» **Task goal**: Your output should repeat each record below with no differences.
* * * * * * * * *
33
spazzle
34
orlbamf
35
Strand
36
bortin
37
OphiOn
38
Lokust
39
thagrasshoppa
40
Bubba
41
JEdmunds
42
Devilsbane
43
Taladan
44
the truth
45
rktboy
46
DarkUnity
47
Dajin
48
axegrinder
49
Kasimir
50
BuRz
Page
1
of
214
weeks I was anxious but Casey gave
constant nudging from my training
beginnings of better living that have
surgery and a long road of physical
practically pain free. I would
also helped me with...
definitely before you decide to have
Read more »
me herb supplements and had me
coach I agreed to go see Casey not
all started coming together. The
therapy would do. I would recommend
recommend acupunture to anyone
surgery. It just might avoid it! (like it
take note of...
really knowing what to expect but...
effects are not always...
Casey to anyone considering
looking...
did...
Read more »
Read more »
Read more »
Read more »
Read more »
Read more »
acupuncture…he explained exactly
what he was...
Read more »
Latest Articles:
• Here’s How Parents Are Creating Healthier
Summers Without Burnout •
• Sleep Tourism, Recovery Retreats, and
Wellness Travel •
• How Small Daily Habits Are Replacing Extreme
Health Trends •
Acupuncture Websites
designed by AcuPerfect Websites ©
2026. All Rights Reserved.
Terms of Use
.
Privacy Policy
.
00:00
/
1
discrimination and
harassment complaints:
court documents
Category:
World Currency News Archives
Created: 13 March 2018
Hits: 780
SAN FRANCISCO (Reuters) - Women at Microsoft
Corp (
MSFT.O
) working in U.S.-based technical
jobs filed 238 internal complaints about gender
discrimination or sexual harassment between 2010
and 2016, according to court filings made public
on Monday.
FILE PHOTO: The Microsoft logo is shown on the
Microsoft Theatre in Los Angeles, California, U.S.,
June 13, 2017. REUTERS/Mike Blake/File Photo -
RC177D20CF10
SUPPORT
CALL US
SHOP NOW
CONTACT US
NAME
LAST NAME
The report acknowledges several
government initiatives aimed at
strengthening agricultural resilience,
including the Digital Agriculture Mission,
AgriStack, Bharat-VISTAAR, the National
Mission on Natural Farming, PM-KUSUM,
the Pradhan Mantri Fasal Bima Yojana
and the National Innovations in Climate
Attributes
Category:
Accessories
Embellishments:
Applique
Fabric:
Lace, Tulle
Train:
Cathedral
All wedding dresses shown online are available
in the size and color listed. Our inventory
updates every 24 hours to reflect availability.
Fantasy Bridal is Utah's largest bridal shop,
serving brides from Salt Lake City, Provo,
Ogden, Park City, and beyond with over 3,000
* * * * * * * * *
» **Response to the task**:
33
spazzle
34
orlbamf
35
Strand
36
bortin
37
OphiOn
38
Lokust
39
thagrasshoppa
40
Bubba
41
JEdmunds
42
Devilsbane
43
Taladan
44
the truth
45
rktboy
46
DarkUnity
47
Dajin
48
axegrinder
49
Kasimir
50
BuRz
Page
1
of
214
weeks I was anxious but Casey gave
constant nudging from my training
beginnings of better living that have
surgery and a long road of physical
practically pain free. I would
also helped me with...
definitely before you decide to have
Read more »
me herb supplements and had me
coach I agreed to go see Casey not
all started coming together. The
therapy would do. I would recommend
recommend acupunture to anyone
surgery. It just might avoid it! (like it
take note of...
really knowing what to expect but...
effects are not always...
Casey to anyone considering
looking...
did...
Read more »
Read more »
Read more »
Read more »
Read more »
Read more »
acupuncture…he explained exactly
what he was...
Read more »
Latest Articles:
• Here’s How Parents Are Creating Healthier
Summers Without Burnout •
• Sleep Tourism, Recovery Retreats, and
Wellness Travel •
• How Small Daily Habits Are Replacing Extreme
Health Trends •
Acupuncture Websites
designed by AcuPerfect Websites ©
2026. All Rights Reserved.
Terms of Use
.
Privacy Policy
.
00:00
/
1
discrimination and
harassment complaints:
court documents
Category:
World Currency News Archives
Created: 13 March 2018
Hits: 780
SAN FRANCISCO (Reuters) - Women at Microsoft
Corp (
MSFT.O
) working in U.S.-based technical
jobs filed 238 internal complaints about gender
discrimination or sexual harassment between 2010
and 2016, according to court filings made public
on Monday.
FILE PHOTO: The Microsoft logo is shown on the
Microsoft Theatre in Los Angeles, California, U.S.,
June 13, 2017. REUTERS/Mike Blake/File Photo -
RC177D20CF10
SUPPORT
CALL US
SHOP NOW
CONTACT US
NAME
LAST NAME
The report acknowledges several
government initiatives aimed at
strengthening agricultural resilience,
including the Digital Agriculture Mission,
AgriStack, Bharat-VISTAAR, the National
Mission on Natural Farming, PM-KUSUM,
the Pradhan Mantri Fasal Bima Yojana
and the National Innovations in Climate
Attributes
Category:
Accessories
Embellishments:
Applique
Fabric:
Lace, Tulle
Train:
Cathedral
All wedding dresses shown online are available
in the size and color listed. Our inventory
updates every 24 hours to reflect availability.
Fantasy Bridal is Utah's largest bridal shop,
serving brides from Salt Lake City, Provo,
Ogden, Park City, and beyond with over 3,000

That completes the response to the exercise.